The mental illness portrayed in "Possessed" is what the Victorians called hysteria. It consists of being a woman and being treated very badly by a socially and sexually superior man.
David Sutton (Van Heflin) is an unthinking cad who wanted casual sex with a vulnerable, lonely employee from a nearby holiday house. Being his social inferior, Louise (Joan Crawford) thought she could improve herself by going all the way with him (a big deal back then because birth control was so primitive). This rash move causes her to get desperate when she senses David's coolness, and then deeply wounded and enraged when he callously ends their affair.
Although the movie attributes it all to "love", it is her sexual betrayal by David, and the casual arrogance of his superior social status, that unbalance her. Moreover, things go wrong at her residence, where she works as a servant or nurse to a married woman who falsely accuses her of involvement with her husband, an accusation that is echoed by the returning daughter. This further injustice by her social superiors drives her unhinged.
The story is told in flashback after she goes into a "hysterical" trance on the streets of downtown Los Angeles. There's a lot of psychiatric lingo around her treatment and confession, but the illness is no "hysteria", it is frustrated outrage against social and gender injustice --- only Hollywood can never tell it that way.
Above all, women could not be told the truth about their condition after World War Two, when they had to be driven out of the factories where they had worked beside men and back into the home to be consumer housewives.

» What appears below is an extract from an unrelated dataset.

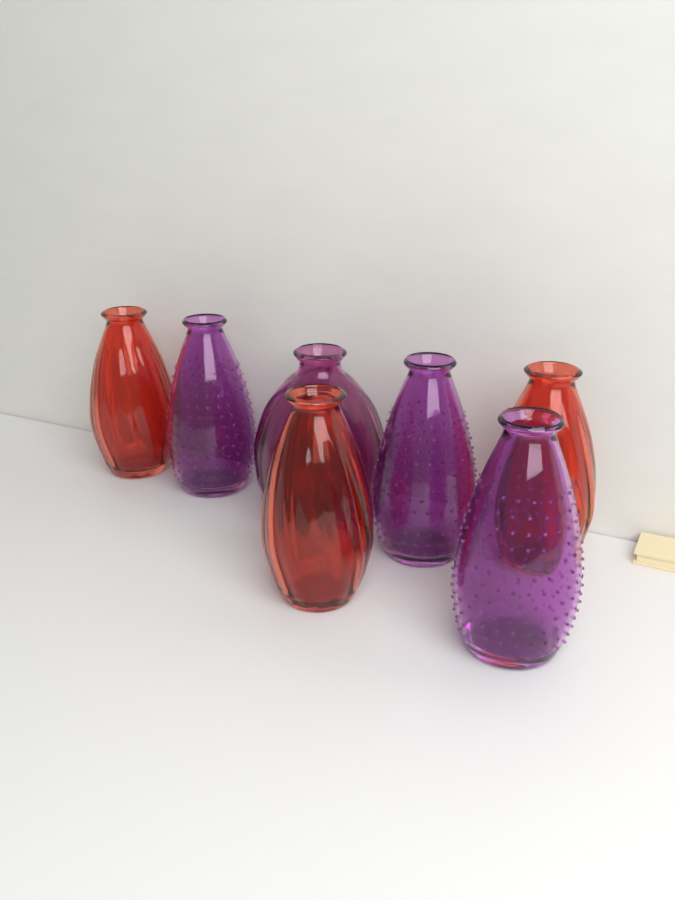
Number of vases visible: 7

This is really a Victorian throw-back morality tale: it was exactly the kind of case with which the Sigmund Freuds made their name by locking up troubled wives and daughters in Imperial Austria. That said, it's a well-told yarn with great studio sets and a strong central performance. Note the cameo scene at the bar between Geraldine Brooks and Van Heflin. When he takes his eyes off her to ogle the cigarette girl, Geraldine says: "That's so American, wanting more than you've got!" Yes, this film fails to get to grips with the underlying issues, but it's enjoyable "noir" fiction nonetheless.